PhD Thesis by Ian Stewart
Title: Modeling variation in linguistic structure with social dynamics in online discussions
Ph.D. Student in Human-Centered Computing
School of Interactive Computing
Georgia Institute of Technology
Date: Friday, November 22, 2019
Time: 4:00 - 6:00 PM (EST)
Location: CODA C1203
Jacob Eisenstein (co-advisor, School of Interactive Computing, Georgia Institute of Technology)
Diyi Yang (co-advisor, School of Interactive Computing, Georgia Institute of Technology)
Munmun De Choudhury (School of Interactive Computing, Georgia Institute of Technology)
Mark Riedl (School of Interactive Computing, Georgia Institute of Technology)
David Jurgens (School of Information, University of Michigan)

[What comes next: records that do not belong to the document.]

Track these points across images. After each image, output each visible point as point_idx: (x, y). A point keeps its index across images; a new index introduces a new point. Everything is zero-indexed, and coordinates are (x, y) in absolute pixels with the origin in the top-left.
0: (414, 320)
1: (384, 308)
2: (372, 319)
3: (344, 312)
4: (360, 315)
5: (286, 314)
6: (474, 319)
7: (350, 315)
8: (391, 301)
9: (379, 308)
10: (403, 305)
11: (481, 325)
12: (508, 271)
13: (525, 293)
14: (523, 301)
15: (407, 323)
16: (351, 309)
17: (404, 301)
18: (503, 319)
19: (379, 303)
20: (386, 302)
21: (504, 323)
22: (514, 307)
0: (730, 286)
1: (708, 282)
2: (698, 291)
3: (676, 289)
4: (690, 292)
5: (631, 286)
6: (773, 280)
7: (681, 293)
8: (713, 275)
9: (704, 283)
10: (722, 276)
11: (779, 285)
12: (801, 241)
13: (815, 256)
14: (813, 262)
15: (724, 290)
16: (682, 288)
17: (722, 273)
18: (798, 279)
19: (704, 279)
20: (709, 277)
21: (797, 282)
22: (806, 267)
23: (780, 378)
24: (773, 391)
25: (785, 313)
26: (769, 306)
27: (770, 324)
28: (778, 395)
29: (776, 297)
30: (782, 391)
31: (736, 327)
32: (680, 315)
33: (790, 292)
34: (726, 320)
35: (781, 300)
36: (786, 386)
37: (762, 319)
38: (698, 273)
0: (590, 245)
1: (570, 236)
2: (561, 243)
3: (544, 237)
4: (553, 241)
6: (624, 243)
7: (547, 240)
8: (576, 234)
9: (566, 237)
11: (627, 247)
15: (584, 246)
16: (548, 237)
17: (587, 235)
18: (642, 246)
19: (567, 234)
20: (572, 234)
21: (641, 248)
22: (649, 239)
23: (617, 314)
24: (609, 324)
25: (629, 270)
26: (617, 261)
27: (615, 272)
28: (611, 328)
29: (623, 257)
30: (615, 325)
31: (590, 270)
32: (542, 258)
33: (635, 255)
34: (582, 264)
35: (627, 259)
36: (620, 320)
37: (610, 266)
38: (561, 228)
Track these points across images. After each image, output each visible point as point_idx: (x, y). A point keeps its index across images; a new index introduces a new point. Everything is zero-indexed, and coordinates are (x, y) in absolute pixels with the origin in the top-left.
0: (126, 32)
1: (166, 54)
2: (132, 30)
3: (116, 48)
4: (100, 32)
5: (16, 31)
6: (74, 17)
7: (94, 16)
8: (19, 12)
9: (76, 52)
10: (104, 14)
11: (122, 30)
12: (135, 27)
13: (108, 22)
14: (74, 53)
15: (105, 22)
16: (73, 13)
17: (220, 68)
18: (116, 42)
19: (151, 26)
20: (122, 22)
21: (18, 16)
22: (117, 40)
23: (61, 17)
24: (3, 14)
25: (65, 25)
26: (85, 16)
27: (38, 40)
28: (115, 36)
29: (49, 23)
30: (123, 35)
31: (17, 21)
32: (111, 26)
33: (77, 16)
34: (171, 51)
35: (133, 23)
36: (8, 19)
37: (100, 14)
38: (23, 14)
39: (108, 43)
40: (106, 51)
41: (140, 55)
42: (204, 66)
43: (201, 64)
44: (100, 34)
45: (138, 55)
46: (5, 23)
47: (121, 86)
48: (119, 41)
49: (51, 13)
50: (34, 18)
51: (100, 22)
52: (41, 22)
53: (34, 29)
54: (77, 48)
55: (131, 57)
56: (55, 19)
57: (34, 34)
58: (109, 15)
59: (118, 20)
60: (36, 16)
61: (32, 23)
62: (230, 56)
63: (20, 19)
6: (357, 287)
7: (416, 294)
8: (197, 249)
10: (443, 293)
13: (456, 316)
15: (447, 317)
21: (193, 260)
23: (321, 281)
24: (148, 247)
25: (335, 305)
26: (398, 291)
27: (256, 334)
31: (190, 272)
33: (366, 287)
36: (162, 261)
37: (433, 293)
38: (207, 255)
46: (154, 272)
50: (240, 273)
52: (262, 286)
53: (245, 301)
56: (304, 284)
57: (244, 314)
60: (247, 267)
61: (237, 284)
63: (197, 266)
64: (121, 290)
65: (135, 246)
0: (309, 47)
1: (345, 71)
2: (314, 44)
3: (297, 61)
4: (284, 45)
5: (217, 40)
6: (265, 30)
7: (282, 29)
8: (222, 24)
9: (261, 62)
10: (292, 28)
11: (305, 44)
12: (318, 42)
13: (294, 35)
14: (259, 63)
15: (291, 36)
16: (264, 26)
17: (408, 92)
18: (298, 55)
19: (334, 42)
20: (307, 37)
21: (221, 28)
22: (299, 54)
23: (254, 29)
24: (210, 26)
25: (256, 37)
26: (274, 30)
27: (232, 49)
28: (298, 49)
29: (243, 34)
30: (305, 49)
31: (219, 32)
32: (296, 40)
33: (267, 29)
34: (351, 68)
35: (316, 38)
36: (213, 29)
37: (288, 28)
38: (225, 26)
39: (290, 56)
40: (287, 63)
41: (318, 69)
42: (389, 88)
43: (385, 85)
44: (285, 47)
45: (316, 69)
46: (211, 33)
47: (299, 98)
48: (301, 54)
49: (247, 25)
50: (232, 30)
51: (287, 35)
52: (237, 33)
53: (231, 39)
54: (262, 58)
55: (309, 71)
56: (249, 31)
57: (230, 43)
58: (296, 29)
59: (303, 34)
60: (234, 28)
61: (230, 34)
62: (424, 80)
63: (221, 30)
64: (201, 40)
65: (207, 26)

All languages vary and change naturally, often as a result of variable social forces and internal structural constraints: the "haha" of today may be replaced by tomorrow's "lol." In everyday conversation, people often adapt their language to express their attitudes, to meet the standards of their communities and to accommodate to other people in the conversation. This sociolinguistic variation is pervasive in public discussions on the internet, where people from a variety of backgrounds meet to exchange ideas and to form communities. Previous research in language variation on the internet has often neglected to study examples of linguistic structure, such as word form and word syntax. However, studying variation in linguistic structure can reflect theoretically motivated communication needs that are elided by metrics such as word frequency.

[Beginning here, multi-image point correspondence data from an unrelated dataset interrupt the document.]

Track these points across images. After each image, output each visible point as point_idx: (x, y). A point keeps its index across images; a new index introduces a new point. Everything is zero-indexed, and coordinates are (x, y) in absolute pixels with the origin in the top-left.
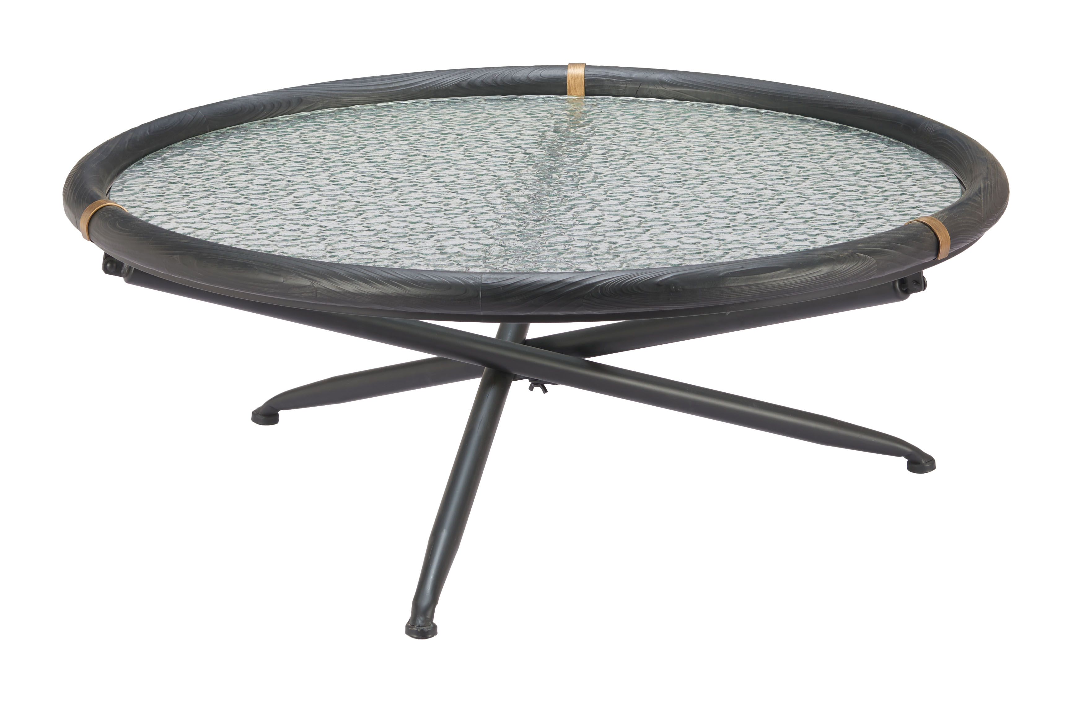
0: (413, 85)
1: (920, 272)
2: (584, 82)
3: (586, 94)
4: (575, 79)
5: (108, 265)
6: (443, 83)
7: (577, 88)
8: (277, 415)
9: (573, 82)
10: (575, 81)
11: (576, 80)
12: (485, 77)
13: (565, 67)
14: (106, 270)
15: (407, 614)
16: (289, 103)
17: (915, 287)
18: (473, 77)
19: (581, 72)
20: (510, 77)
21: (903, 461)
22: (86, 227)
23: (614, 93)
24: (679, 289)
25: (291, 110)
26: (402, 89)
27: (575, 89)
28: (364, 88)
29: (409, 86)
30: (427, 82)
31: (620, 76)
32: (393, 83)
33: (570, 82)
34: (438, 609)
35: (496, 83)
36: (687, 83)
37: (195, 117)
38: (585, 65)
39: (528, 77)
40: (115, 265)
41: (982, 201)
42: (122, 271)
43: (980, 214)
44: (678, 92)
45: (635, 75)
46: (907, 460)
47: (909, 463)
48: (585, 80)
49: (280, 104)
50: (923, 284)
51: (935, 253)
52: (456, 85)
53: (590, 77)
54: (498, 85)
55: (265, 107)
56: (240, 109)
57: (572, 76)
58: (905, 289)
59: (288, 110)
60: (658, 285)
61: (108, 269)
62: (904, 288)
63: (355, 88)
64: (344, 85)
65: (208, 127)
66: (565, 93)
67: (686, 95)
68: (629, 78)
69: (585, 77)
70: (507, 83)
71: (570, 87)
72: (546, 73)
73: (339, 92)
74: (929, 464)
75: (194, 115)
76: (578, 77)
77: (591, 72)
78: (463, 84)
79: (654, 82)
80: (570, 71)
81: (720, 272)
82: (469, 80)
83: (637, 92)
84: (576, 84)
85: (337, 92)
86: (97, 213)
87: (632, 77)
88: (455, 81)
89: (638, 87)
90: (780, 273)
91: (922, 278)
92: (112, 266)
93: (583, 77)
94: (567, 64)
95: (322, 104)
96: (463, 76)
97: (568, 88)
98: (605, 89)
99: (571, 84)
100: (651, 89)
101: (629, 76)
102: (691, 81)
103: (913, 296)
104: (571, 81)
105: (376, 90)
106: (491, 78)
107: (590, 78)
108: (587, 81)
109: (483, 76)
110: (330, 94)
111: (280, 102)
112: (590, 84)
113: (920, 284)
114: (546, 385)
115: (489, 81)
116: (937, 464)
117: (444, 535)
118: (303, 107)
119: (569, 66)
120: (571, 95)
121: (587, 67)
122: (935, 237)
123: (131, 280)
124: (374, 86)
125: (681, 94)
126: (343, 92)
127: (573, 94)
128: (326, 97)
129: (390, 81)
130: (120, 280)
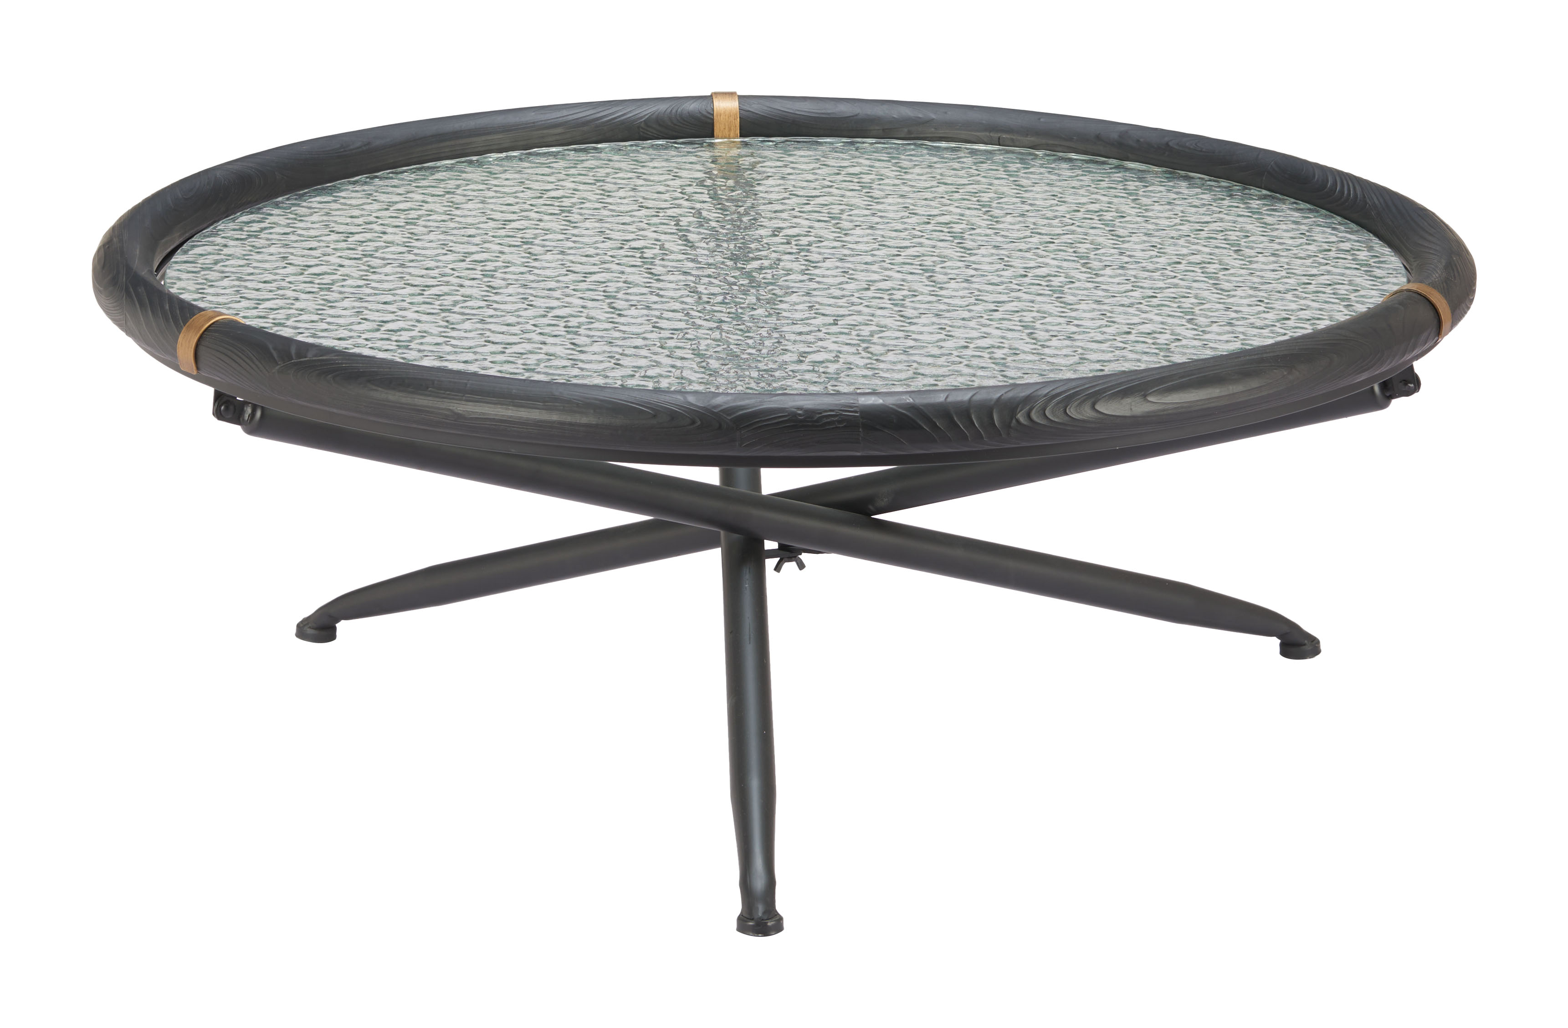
3: (743, 134)
4: (725, 115)
5: (221, 409)
8: (335, 629)
9: (721, 120)
10: (725, 119)
11: (727, 118)
13: (709, 98)
14: (220, 415)
19: (733, 105)
21: (1274, 643)
22: (192, 350)
38: (739, 95)
40: (232, 408)
42: (244, 418)
46: (1279, 641)
47: (1282, 645)
48: (740, 117)
57: (719, 111)
61: (222, 413)
66: (712, 135)
69: (740, 114)
71: (718, 126)
74: (1311, 646)
76: (729, 113)
77: (749, 105)
80: (718, 104)
84: (728, 122)
86: (208, 329)
92: (227, 408)
93: (737, 111)
94: (711, 94)
97: (716, 128)
99: (719, 122)
104: (720, 117)
108: (743, 120)
112: (749, 121)
116: (1322, 646)
119: (713, 96)
120: (720, 137)
123: (254, 429)
127: (722, 136)
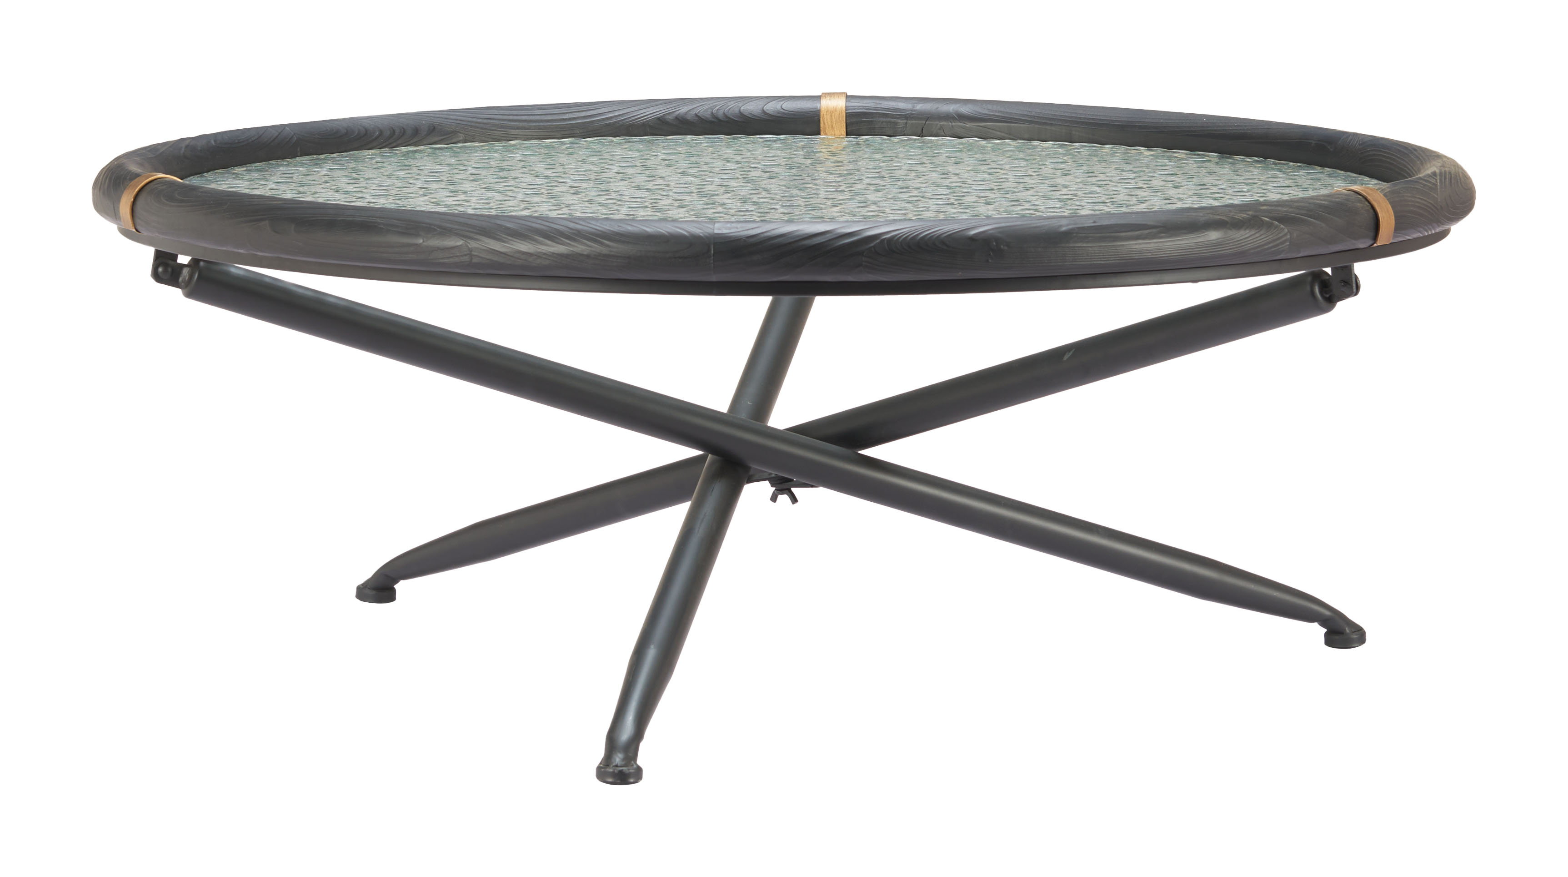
0: (594, 117)
1: (1350, 266)
2: (845, 116)
3: (848, 134)
4: (832, 112)
5: (160, 269)
6: (639, 116)
7: (834, 125)
9: (828, 117)
10: (831, 116)
11: (833, 114)
12: (702, 110)
13: (818, 98)
14: (157, 276)
15: (599, 753)
16: (416, 131)
17: (1344, 289)
18: (684, 110)
19: (840, 103)
20: (737, 110)
22: (129, 207)
23: (889, 133)
24: (1002, 247)
25: (419, 141)
26: (580, 121)
27: (832, 126)
28: (524, 118)
29: (591, 118)
30: (617, 113)
31: (898, 107)
32: (567, 113)
33: (825, 121)
34: (643, 746)
35: (717, 118)
36: (996, 114)
37: (280, 133)
38: (847, 94)
39: (764, 112)
40: (170, 270)
41: (1438, 184)
42: (181, 279)
43: (1436, 196)
44: (981, 128)
45: (919, 107)
46: (1323, 629)
47: (1327, 633)
48: (846, 113)
49: (403, 132)
50: (1354, 285)
51: (1372, 234)
52: (658, 119)
53: (854, 109)
54: (720, 120)
55: (381, 133)
56: (346, 131)
57: (827, 108)
58: (1328, 296)
59: (415, 140)
60: (973, 239)
61: (160, 275)
62: (1327, 294)
63: (511, 117)
64: (496, 112)
65: (299, 150)
66: (817, 133)
67: (994, 132)
68: (912, 111)
69: (846, 110)
70: (733, 118)
71: (824, 124)
72: (789, 106)
73: (489, 121)
74: (1356, 635)
75: (280, 131)
76: (836, 111)
77: (854, 104)
78: (669, 118)
79: (948, 117)
80: (825, 104)
81: (1061, 226)
82: (678, 112)
83: (922, 130)
84: (834, 120)
85: (485, 121)
86: (145, 187)
87: (915, 108)
88: (656, 114)
89: (924, 122)
90: (1149, 233)
91: (1353, 276)
92: (165, 271)
93: (844, 109)
94: (820, 94)
95: (463, 135)
96: (668, 107)
97: (822, 125)
98: (876, 126)
99: (826, 119)
100: (943, 125)
101: (911, 107)
102: (1001, 111)
103: (1340, 305)
104: (826, 115)
105: (542, 121)
106: (710, 110)
107: (854, 111)
108: (849, 115)
109: (698, 108)
110: (477, 123)
111: (403, 128)
112: (854, 120)
113: (1349, 284)
114: (794, 490)
115: (707, 115)
116: (1367, 636)
117: (651, 653)
118: (436, 139)
119: (823, 95)
120: (826, 134)
121: (848, 98)
122: (1371, 211)
123: (191, 291)
124: (539, 116)
125: (988, 130)
126: (494, 121)
127: (828, 134)
128: (471, 126)
129: (563, 111)
130: (176, 293)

This thesis proposes quantitative methods to explain variation in linguistic structure by analyzing social behavior in online discussions on Twitter, Instagram and Reddit. I focus on language choice, word spelling, syntactic flexibility, descriptive context, and morphology as linguistic structures that can be readily quantified with natural language processing techniques. I show that the variation in such linguistic structures can be explained by social theories including communities of practice, audience design and social attitudes. The thesis provides new methods for investigating sociolinguistic variation, and it provides insight into how people on the internet adapt their language in correlation with social dynamics in online discussions.